Collected data:
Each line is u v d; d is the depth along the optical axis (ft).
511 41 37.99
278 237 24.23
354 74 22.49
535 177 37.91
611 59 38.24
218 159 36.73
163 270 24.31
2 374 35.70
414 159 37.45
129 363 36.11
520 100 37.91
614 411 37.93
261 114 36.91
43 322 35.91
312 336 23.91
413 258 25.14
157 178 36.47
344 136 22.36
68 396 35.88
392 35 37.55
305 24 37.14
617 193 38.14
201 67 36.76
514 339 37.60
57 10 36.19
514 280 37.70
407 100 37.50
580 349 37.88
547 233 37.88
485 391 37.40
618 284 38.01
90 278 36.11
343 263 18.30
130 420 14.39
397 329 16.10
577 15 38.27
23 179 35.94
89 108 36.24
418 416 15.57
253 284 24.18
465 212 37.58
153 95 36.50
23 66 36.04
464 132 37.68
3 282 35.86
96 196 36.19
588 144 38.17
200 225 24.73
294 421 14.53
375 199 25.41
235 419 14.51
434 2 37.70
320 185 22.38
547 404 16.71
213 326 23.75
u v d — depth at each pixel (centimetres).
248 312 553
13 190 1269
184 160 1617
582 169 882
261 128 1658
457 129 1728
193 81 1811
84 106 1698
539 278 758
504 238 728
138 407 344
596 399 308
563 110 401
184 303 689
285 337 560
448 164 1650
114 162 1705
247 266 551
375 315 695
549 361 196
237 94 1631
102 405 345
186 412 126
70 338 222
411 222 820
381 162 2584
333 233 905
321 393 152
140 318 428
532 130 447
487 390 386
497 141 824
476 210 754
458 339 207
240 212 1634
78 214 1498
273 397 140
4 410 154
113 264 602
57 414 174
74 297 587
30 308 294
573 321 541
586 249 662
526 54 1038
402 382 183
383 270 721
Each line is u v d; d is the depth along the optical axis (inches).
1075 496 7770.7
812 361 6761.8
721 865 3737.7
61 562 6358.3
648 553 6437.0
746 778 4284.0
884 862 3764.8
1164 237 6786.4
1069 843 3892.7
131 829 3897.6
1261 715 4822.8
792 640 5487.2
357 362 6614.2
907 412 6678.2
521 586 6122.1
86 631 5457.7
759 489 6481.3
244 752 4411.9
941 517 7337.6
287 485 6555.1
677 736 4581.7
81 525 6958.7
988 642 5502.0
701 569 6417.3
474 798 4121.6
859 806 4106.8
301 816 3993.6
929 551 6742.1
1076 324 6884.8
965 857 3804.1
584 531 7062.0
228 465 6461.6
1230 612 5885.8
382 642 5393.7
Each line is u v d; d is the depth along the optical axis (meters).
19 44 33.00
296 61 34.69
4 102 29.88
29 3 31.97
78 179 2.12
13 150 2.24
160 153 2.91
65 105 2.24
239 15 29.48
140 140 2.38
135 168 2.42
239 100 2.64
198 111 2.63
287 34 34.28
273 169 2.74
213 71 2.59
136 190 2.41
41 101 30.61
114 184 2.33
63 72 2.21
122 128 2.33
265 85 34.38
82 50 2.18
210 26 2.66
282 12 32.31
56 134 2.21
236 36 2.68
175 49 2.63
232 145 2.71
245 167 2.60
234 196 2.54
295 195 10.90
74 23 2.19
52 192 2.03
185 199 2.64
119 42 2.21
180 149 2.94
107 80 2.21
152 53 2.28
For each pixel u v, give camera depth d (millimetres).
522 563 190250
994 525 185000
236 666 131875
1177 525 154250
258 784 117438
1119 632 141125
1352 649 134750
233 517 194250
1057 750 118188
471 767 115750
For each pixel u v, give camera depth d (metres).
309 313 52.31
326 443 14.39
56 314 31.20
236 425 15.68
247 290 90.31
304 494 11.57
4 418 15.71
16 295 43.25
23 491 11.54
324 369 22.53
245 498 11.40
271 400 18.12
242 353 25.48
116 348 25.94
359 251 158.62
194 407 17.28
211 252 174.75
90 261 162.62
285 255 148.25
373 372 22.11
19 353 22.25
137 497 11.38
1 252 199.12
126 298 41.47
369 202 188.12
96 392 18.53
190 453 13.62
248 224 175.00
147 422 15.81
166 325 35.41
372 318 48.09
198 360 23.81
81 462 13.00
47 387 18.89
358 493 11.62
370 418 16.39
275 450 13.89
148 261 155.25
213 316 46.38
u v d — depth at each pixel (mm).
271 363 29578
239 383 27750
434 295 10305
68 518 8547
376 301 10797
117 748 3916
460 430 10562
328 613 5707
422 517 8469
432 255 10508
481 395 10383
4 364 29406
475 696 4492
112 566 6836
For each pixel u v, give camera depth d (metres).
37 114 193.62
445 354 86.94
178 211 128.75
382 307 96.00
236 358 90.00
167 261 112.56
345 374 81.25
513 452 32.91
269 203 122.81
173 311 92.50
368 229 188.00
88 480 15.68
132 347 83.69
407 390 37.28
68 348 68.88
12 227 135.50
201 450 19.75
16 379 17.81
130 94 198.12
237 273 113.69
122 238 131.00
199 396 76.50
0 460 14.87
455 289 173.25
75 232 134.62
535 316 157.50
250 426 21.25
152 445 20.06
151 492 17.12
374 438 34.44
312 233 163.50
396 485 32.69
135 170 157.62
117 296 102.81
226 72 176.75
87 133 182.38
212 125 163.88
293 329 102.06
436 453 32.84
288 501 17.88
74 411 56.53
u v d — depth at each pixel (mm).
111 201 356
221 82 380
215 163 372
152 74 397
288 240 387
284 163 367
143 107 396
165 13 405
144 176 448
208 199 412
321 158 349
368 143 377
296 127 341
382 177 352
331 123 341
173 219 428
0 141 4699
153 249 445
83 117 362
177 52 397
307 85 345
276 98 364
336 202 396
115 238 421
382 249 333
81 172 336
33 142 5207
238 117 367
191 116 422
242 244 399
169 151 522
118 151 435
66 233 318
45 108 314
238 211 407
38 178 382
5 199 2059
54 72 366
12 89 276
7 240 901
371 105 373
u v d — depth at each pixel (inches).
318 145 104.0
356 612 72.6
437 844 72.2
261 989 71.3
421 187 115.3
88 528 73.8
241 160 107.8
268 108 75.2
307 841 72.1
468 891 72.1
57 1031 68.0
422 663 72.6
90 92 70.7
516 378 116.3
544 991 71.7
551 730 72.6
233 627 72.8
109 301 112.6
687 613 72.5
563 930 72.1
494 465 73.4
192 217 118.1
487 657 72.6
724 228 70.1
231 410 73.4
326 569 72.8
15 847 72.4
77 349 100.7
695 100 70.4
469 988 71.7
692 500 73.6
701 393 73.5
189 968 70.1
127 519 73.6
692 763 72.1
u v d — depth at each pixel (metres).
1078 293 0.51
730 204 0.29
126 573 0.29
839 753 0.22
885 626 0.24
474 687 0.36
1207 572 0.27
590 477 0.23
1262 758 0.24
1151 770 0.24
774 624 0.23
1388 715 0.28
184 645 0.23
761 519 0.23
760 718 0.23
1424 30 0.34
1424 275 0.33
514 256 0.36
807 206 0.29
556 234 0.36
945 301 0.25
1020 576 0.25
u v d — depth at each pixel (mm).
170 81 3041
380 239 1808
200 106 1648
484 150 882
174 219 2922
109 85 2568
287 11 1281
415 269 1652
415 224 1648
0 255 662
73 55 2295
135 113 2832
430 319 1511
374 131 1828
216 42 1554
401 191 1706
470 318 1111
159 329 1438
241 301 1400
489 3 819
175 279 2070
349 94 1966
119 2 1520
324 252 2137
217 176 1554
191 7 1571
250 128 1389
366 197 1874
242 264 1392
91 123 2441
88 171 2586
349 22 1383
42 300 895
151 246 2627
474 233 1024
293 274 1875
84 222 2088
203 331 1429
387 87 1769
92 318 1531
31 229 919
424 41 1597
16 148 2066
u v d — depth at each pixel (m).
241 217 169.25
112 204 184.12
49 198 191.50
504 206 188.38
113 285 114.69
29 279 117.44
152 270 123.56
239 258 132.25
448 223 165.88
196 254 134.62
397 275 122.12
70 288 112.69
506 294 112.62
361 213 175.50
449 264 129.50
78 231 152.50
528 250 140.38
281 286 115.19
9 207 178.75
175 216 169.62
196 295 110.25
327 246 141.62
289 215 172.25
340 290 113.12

## Work order:
All lines above from the line with "247 266 551" through the line with "965 857 3804.1", both included, are to be set down exactly, with nothing else.

## Result:
247 266 551
375 315 695
549 361 196
237 94 1631
102 405 345
186 412 126
70 338 222
411 222 820
381 162 2584
333 233 905
321 393 152
140 318 428
532 130 447
487 390 386
497 141 824
476 210 754
458 339 207
240 212 1634
78 214 1498
273 397 140
4 410 154
113 264 602
57 414 174
74 297 587
30 308 294
573 321 541
586 249 662
526 54 1038
402 382 183
383 270 721
Each line is u v d; d is the depth along the optical axis (inches).
1075 496 7770.7
812 361 6761.8
721 865 3737.7
61 562 6358.3
648 553 6437.0
746 778 4284.0
884 862 3764.8
1164 237 6786.4
1069 843 3892.7
131 829 3897.6
1261 715 4822.8
792 640 5487.2
357 362 6614.2
907 412 6678.2
521 586 6122.1
86 631 5457.7
759 489 6481.3
244 752 4411.9
941 517 7337.6
287 485 6555.1
677 736 4581.7
81 525 6958.7
988 642 5502.0
701 569 6417.3
474 798 4121.6
859 806 4106.8
301 816 3993.6
929 551 6742.1
1076 324 6884.8
965 857 3804.1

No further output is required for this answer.